The Circuit Court further found that this provision “reflects Congress’ intent to protect authors from unequal bargaining positions,” and “to prevent authors from waiving their termination right by contract.”

Thus, the Second Circuit reasoned, an agreement, such as the one between Simon and Marvel, which stipulates the work was created as a work made for hire, is a type of “agreement to the contrary” authors are permitted to challenge and disavow under the statute. Otherwise, the court reasoned, the purpose and intent of Section 304(c) would be thwarted, and companies could eliminate the termination right because “litigation-savvy publishers would be able to utilize their superior bargaining position to compel authors to agree that a work was created for hire in order to get their works published.” The focus in determining authorship, stated the court, is on the actual relationship between the parties rather than the language of their agreements.

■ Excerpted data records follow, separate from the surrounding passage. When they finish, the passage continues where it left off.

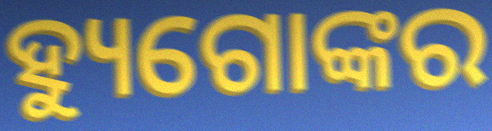
ହ୍ୟୁଗୋଙ୍କର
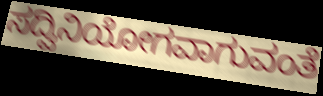
ಸದ್ವಿನಿಯೋಗವಾಗುವಂತೆ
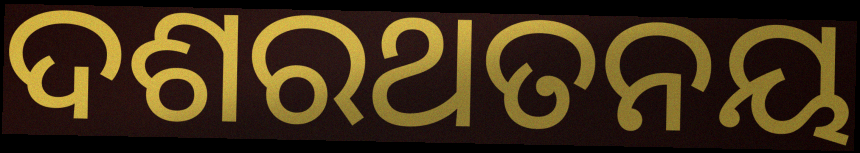
ଦଶରଥତନୟ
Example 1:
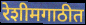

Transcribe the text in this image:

रेशीमगाठीत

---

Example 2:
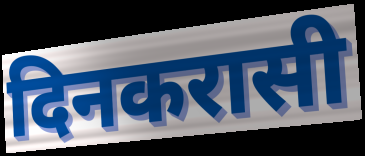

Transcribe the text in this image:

दिनकरासी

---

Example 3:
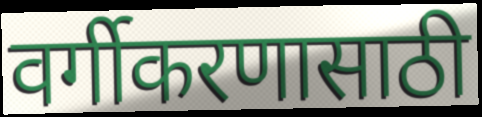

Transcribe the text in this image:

वर्गीकरणासाठी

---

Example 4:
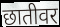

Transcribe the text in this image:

छातीवर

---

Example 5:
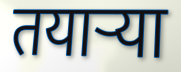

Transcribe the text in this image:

तयाऱ्या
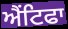
ਐਂਟਿਫਾ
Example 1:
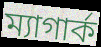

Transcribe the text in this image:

ম্যাগার্ক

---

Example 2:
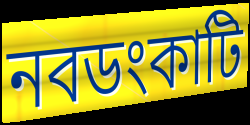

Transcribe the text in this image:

নবডংকাটি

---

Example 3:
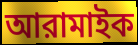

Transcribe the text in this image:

আরামাইক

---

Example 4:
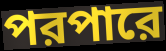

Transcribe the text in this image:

পরপারে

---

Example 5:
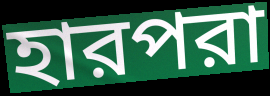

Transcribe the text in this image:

হারপরা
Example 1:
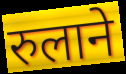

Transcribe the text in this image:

रुलाने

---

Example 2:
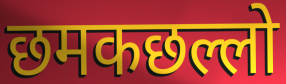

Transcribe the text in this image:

छमकछल्लो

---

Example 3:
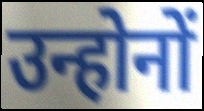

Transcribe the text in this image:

उन्होनों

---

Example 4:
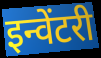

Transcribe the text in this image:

इन्वेंटरी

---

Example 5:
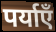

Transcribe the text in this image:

पर्याएँ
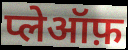
प्लेऑफ़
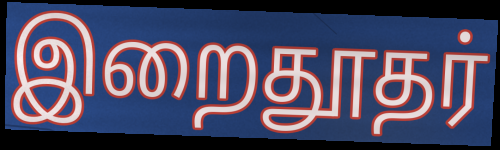
இறைதூதர்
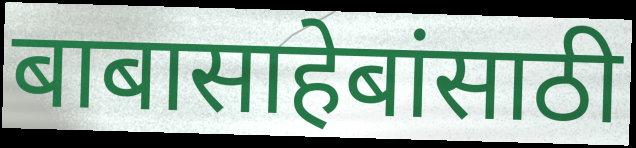
बाबासाहेबांसाठी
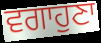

The Second Circuit therefore found that Simon was not to be bound by the statement in the Settlement Agreement. Because Simon had introduced evidence that he did not create Captain America as an employee for hire, as Marvel asserts, the court found there existed a triable issue of fact that must be decided by a jury, namely, whether Simon was the author of the Captain America character and stories, and therefore entitled to exercise the termination right under Section 304(c).

Finally, the Second Circuit found three reasons why Simon was not barred by equitable estoppel from asserting that he was the author of the Captain America character and stories. First, the court found Section 304(c) requires a lengthy period before the rights of termination may be raised, and to allow equitable estoppel under such circumstances would undermine the purpose of the statute. Second, the termination right didn’t exist until almost ten years after the Settlement Agreement was signed, and so it could not have been raised at the time of settlement. Third, the court found that Marvel could not establish detriment for equitable estoppel purposes because “Marvel has received the full economic benefit of the full twenty-eight year renewal term,” and “can continue to exploit every Captain America property created prior to the effective date of termination.”

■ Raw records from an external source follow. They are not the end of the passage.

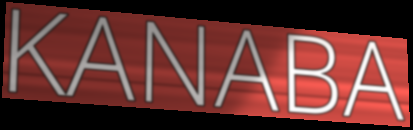
KANABA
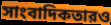
সাংবাদিকতারও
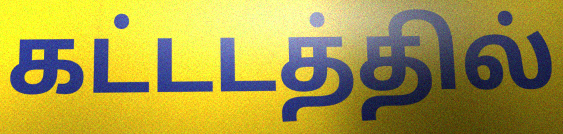
கட்டடத்தில்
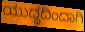
ಯುದ್ಧದಿಂದಾಗಿ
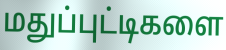
மதுப்புட்டிகளை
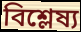
বিশ্লেষ্য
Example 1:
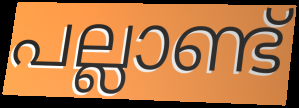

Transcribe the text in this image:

പല്ലാണ്ട്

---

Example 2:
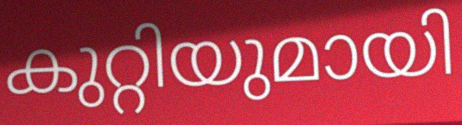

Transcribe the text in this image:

കുറ്റിയുമായി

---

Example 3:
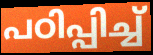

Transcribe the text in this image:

പഠിപ്പിച്ച്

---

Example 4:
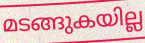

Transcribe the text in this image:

മടങ്ങുകയില്ല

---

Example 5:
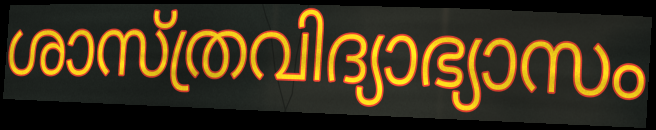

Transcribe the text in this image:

ശാസ്ത്രവിദ്യാഭ്യാസം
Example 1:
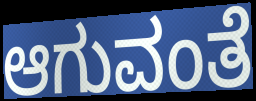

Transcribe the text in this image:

ಆಗುವಂತೆ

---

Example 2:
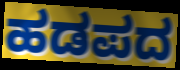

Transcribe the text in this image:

ಹಡಪದ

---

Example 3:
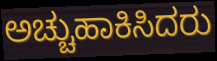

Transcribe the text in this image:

ಅಚ್ಚುಹಾಕಿಸಿದರು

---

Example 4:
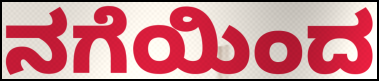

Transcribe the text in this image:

ನಗೆಯಿಂದ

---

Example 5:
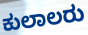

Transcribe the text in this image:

ಕುಲಾಲರು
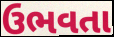
ઉભવતા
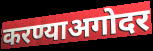
करण्याअगोदर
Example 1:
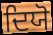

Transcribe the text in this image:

ਦਿਯੋ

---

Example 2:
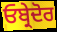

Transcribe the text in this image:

ਓਬ੍ਰੇਦੋਰ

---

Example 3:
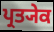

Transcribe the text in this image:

ਪ੍ਰਤ੍ਯੇਕ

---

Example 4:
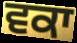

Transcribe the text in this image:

ਵਕਾ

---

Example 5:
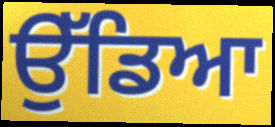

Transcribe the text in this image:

ਉੱਡਿਆ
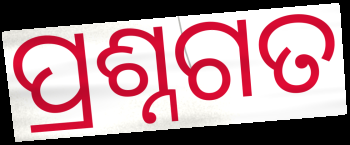
ପ୍ରଶ୍ନଗତ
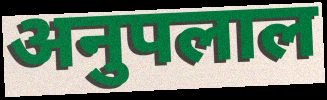
अनुपलाल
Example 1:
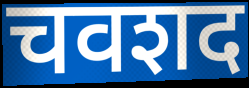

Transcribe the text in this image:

चवशद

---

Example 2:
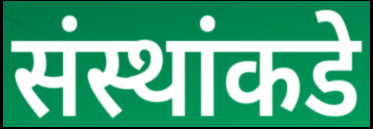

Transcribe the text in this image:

संस्थांकडे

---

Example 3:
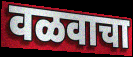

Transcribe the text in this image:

वळवाचा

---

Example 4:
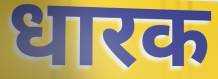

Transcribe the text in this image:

धारक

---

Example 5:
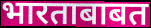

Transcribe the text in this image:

भारताबाबत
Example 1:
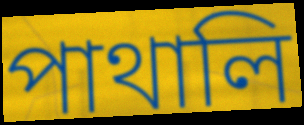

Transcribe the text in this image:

পাথালি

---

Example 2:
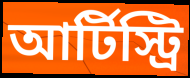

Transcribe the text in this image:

আর্টিস্ট্রি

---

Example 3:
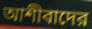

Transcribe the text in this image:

আশীবাদের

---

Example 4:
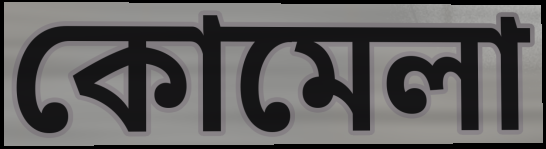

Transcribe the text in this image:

কোমেলা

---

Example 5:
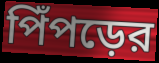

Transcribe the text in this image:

পিঁপড়ের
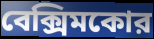
বেক্সিমকোর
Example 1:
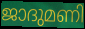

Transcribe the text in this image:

ജാദുമണി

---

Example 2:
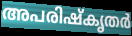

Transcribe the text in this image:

അപരിഷ്കൃതർ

Summary judgment was therefore reversed, and the case remanded back to the district court for further proceedings.

To Be Continued
The Simon decision has far-reaching implications and importance and is equally applicable to real-world and electronic commerce. For artists, writers, musicians, and other authors of creative works, at stake is the chance to reclaim creative works that, since being sold to corporate America, have become firmly entrenched in popular culture, providing these authors with the opportunity to once again reap some of the benefits for their creative efforts. For corporations, it raises concerns over their long-term ability to control properties they acquired as they face the very real possibility of losing all, or part, of their rights in the creative works purchased from authors during the past seventy-eight years.

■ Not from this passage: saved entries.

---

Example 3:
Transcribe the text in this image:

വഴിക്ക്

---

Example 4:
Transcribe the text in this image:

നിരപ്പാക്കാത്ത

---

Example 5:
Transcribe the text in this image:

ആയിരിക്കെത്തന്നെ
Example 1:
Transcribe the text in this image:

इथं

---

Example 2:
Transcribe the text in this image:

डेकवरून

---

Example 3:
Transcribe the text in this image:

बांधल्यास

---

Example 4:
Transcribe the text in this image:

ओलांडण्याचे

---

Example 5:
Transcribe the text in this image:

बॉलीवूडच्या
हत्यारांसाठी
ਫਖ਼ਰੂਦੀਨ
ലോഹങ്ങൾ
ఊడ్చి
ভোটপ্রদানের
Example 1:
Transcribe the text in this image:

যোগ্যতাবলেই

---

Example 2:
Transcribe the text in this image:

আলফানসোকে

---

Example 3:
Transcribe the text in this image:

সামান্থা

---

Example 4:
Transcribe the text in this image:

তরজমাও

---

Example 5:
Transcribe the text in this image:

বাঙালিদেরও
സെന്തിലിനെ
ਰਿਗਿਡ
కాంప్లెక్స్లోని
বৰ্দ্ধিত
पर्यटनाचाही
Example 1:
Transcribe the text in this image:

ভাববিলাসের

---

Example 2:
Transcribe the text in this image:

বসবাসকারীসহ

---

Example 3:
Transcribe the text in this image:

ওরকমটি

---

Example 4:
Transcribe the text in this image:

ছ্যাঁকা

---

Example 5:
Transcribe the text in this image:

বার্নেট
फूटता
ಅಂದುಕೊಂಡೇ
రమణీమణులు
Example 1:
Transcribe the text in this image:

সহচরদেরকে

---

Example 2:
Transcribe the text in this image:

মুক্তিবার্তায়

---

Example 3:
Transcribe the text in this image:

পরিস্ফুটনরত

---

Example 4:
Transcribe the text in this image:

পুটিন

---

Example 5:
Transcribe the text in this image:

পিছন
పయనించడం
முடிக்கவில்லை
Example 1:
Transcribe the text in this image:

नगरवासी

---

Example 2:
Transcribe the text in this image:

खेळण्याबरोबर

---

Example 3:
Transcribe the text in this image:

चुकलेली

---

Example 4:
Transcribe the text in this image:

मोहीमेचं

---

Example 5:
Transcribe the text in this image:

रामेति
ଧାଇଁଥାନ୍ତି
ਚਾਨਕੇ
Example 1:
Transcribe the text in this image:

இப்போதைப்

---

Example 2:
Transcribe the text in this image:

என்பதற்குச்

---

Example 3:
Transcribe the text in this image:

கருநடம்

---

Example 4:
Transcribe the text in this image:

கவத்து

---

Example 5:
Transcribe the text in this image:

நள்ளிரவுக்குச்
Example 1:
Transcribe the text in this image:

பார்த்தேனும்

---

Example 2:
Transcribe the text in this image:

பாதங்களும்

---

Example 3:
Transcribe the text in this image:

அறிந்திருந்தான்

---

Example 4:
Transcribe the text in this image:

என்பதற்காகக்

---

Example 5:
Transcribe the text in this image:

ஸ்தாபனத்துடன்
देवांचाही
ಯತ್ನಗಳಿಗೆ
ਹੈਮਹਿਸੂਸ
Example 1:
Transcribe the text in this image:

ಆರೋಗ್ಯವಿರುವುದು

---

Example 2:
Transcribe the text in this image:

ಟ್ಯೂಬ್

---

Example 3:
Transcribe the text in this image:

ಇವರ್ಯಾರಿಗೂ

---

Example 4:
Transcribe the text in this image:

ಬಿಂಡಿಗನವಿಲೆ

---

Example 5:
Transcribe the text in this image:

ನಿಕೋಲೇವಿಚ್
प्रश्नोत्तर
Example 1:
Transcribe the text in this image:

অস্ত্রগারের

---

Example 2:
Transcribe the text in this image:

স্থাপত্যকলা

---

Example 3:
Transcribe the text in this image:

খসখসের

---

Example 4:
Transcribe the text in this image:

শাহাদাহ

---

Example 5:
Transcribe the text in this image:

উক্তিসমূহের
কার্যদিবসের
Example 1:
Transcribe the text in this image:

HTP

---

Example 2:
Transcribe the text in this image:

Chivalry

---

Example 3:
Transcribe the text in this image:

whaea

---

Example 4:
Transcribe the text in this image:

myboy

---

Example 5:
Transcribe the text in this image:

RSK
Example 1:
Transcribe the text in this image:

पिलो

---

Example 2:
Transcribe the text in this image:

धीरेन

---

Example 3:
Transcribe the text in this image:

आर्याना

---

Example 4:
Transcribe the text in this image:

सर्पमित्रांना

The termination right of authors is still in the nascent stage, and an increased number of authors are expected to explore their rights of termination over the next few years. The reason for the expected growth in claims is due to the copyright term extensions of the 1976 Act and again in 1998 by the “Sonny Bono Term Extension Act,” which was upheld in a Supreme Court ruling earlier this term. Thus, older authors may have two opportunities to terminate the transfer of ownership, first at fifty-six years, and then again at seventy-five years (for the additional twenty years benefit of copyright protection). Section 203 similarly provides a five-year window for terminating rights for those works that were created, and those transfers made, after 1976.

The Simon decision also demonstrates the importance of understanding the “work made for hire” doctrine for freelance authors, and emphasizes one of the major drawbacks of agreeing to create “works made for hire” for other parties. Because of the attendant intellectual property implications, attorneys are well advised to exercise caution when advising their clients on “work made for hire” issues, and when reviewing agreements addressing ownership of works created by, or for, their clients under contract.